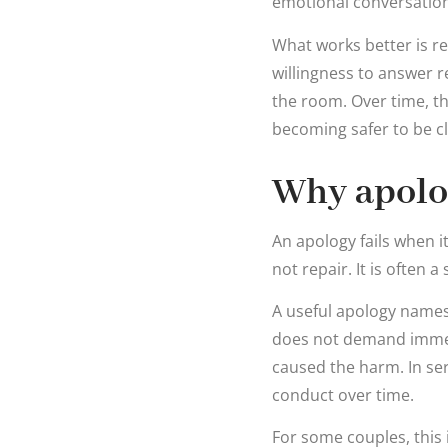
emotional conversation 
What works better is r
willingness to answer 
the room. Over time, t
becoming safer to be cl
Why apolog
An apology fails when it
not repair. It is often 
A useful apology names 
does not demand immedi
caused the harm. In ser
conduct over time.
For some couples, this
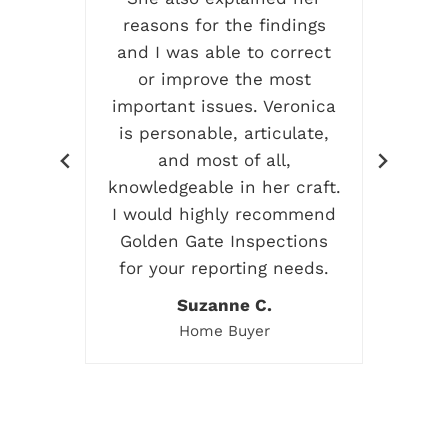
ress
reasons for the findings
and I was able to correct
rea
or improve the most
G
so
important issues. Veronica
 on
is personable, articulate,
ent
and most of all,
ive
knowledgeable in her craft.
g me
I would highly recommend
I
Golden Gate Inspections
em!
for your reporting needs.
Suzanne C.
Home Buyer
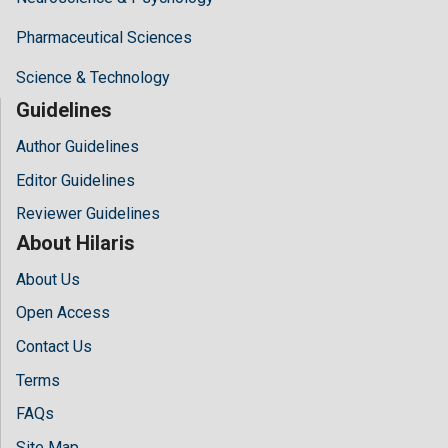
Pharmaceutical Sciences
Science & Technology
Guidelines
Author Guidelines
Editor Guidelines
Reviewer Guidelines
About Hilaris
About Us
Open Access
Contact Us
Terms
FAQs
Site Map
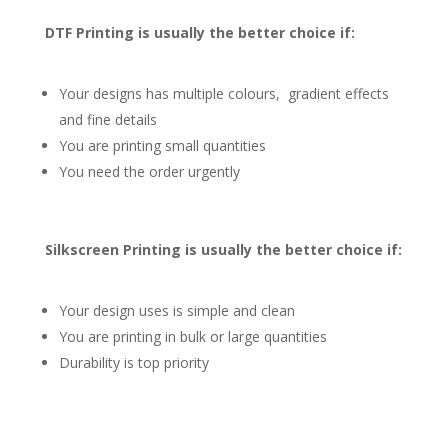
DTF Printing is usually the better choice if:
Your designs has multiple colours, gradient effects
and fine details
You are printing small quantities
You need the order urgently
Silkscreen Printing is usually the better choice if:
Your design uses is simple and clean
You are printing in bulk or large quantities
Durability is top priority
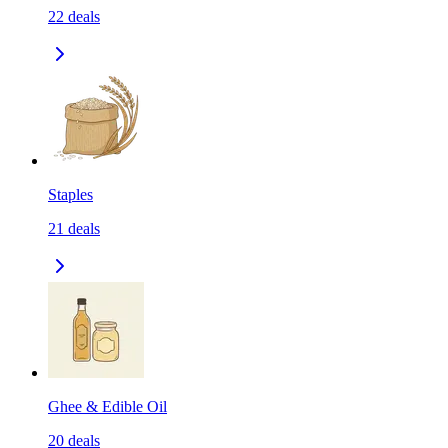
22
deals
Staples
21
deals
Ghee & Edible Oil
20
deals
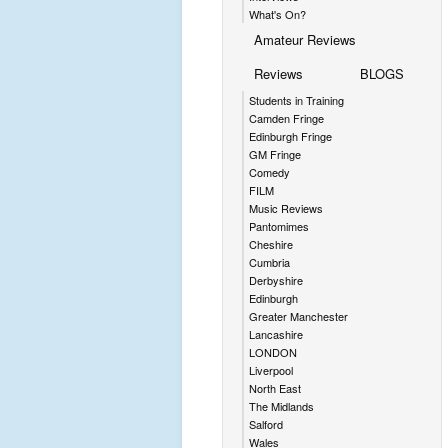
What's On?
Amateur Reviews
Reviews
BLOGS
Students in Training
Camden Fringe
Edinburgh Fringe
GM Fringe
Comedy
FILM
Music Reviews
Pantomimes
Cheshire
Cumbria
Derbyshire
Edinburgh
Greater Manchester
Lancashire
LONDON
Liverpool
North East
The Midlands
Salford
Wales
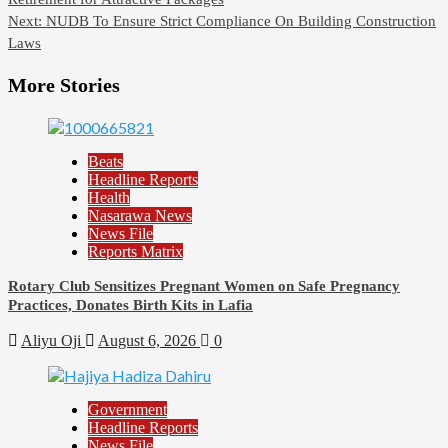
navigation
Next:
NUDB To Ensure Strict Compliance On Building Construction
Laws
More Stories
Beats
Headline Reports
Health
Nasarawa News
News File
Reports Matrix
Rotary Club Sensitizes Pregnant Women on Safe Pregnancy
Practices, Donates Birth Kits in Lafia
Aliyu Oji
August 6, 2026
0
Government
Headline Reports
News File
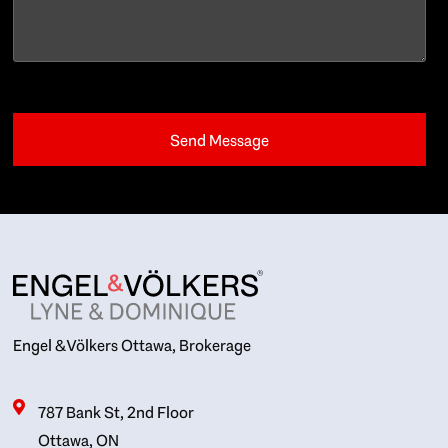
Engel & Völkers Ottawa, Brokerage
787 Bank St, 2nd Floor
Ottawa, ON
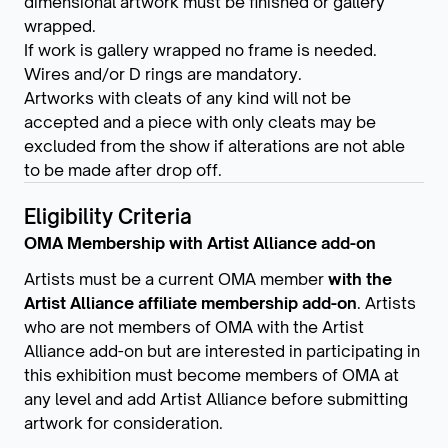
dimensional artwork must be finished or gallery
wrapped.
If work is gallery wrapped no frame is needed.
Wires and/or D rings are mandatory.
Artworks with cleats of any kind will not be
accepted and a piece with only cleats may be
excluded from the show if alterations are not able
to be made after drop off.
Eligibility Criteria
OMA Membership with Artist Alliance add-on
Artists must be a current OMA member
with the
Artist Alliance affiliate membership add-on
. Artists
who are not members of OMA with the Artist
Alliance add-on but are interested in participating in
this exhibition must become members of OMA at
any level and add Artist Alliance before submitting
artwork for consideration.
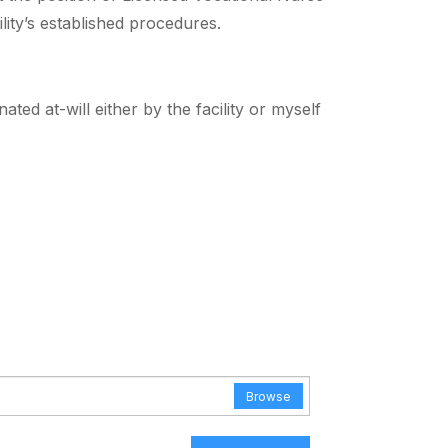
lity’s established procedures.
d at-will either by the facility or myself
Browse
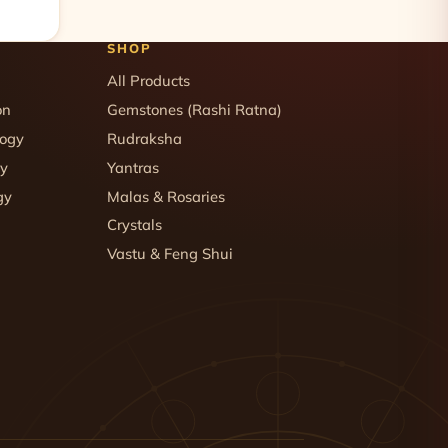
SHOP
All Products
on
Gemstones (Rashi Ratna)
logy
Rudraksha
gy
Yantras
gy
Malas & Rosaries
Crystals
Vastu & Feng Shui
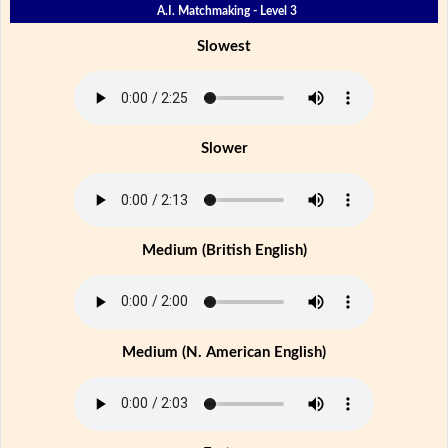
A.I. Matchmaking - Level 3
Slowest
Slower
Medium (British English)
Medium (N. American English)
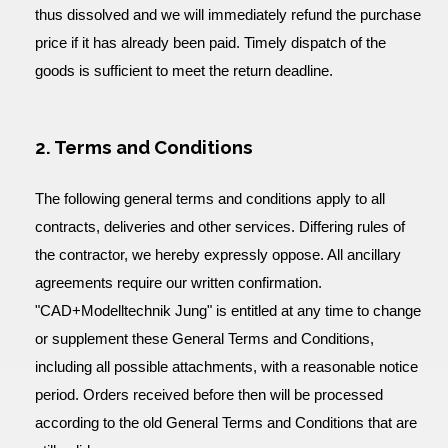
thus dissolved and we will immediately refund the purchase
price if it has already been paid. Timely dispatch of the
goods is sufficient to meet the return deadline.
2. Terms and Conditions
The following general terms and conditions apply to all
contracts, deliveries and other services. Differing rules of
the contractor, we hereby expressly oppose. All ancillary
agreements require our written confirmation.
"CAD+Modelltechnik Jung" is entitled at any time to change
or supplement these General Terms and Conditions,
including all possible attachments, with a reasonable notice
period. Orders received before then will be processed
according to the old General Terms and Conditions that are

══════════════════════════════

WHAT TO WORK ON >> Wherever the listing shows a picture, omit it and output the rest exactly as given.

ANSWER TO THIS TASK >>
emotional conversation 
What works better is r
willingness to answer 
the room. Over time, t
becoming safer to be cl
Why apolog
An apology fails when it
not repair. It is often 
A useful apology names 
does not demand immedi
caused the harm. In ser
conduct over time.
For some couples, this
ress
reasons for the findings
and I was able to correct
rea
or improve the most
G
so
important issues. Veronica
 on
is personable, articulate,
ent
and most of all,
ive
knowledgeable in her craft.
g me
I would highly recommend
I
Golden Gate Inspections
em!
for your reporting needs.
Suzanne C.
Home Buyer
Pharmaceutical Sciences
Science & Technology
Guidelines
Author Guidelines
Editor Guidelines
Reviewer Guidelines
About Hilaris
About Us
Open Access
Contact Us
Terms
FAQs
Site Map
DTF Printing is usually the better choice if:
Your designs has multiple colours, gradient effects
and fine details
You are printing small quantities
You need the order urgently
Silkscreen Printing is usually the better choice if:
Your design uses is simple and clean
You are printing in bulk or large quantities
Durability is top priority
22
deals
Staples
21
deals
Ghee & Edible Oil
20
deals
What's On?
Amateur Reviews
Reviews
BLOGS
Students in Training
Camden Fringe
Edinburgh Fringe
GM Fringe
Comedy
FILM
Music Reviews
Pantomimes
Cheshire
Cumbria
Derbyshire
Edinburgh
Greater Manchester
Lancashire
LONDON
Liverpool
North East
The Midlands
Salford
Wales
navigation
Next:
NUDB To Ensure Strict Compliance On Building Construction
Laws
More Stories
Beats
Headline Reports
Health
Nasarawa News
News File
Reports Matrix
Rotary Club Sensitizes Pregnant Women on Safe Pregnancy
Practices, Donates Birth Kits in Lafia
Aliyu Oji
August 6, 2026
0
Government
Headline Reports
News File
Engel & Völkers Ottawa, Brokerage
787 Bank St, 2nd Floor
Ottawa, ON
dimensional artwork must be finished or gallery
wrapped.
If work is gallery wrapped no frame is needed.
Wires and/or D rings are mandatory.
Artworks with cleats of any kind will not be
accepted and a piece with only cleats may be
excluded from the show if alterations are not able
to be made after drop off.
Eligibility Criteria
OMA Membership with Artist Alliance add-on
Artists must be a current OMA member
with the
Artist Alliance affiliate membership add-on
. Artists
who are not members of OMA with the Artist
Alliance add-on but are interested in participating in
this exhibition must become members of OMA at
any level and add Artist Alliance before submitting
artwork for consideration.
lity’s established procedures.
d at-will either by the facility or myself
Browse
SHOP
All Products
on
Gemstones (Rashi Ratna)
logy
Rudraksha
gy
Yantras
gy
Malas & Rosaries
Crystals
Vastu & Feng Shui
A.I. Matchmaking - Level 3
Slowest
Slower
Medium (British English)
Medium (N. American English)
thus dissolved and we will immediately refund the purchase
price if it has already been paid. Timely dispatch of the
goods is sufficient to meet the return deadline.
2. Terms and Conditions
The following general terms and conditions apply to all
contracts, deliveries and other services. Differing rules of
the contractor, we hereby expressly oppose. All ancillary
agreements require our written confirmation.
"CAD+Modelltechnik Jung" is entitled at any time to change
or supplement these General Terms and Conditions,
including all possible attachments, with a reasonable notice
period. Orders received before then will be processed
according to the old General Terms and Conditions that are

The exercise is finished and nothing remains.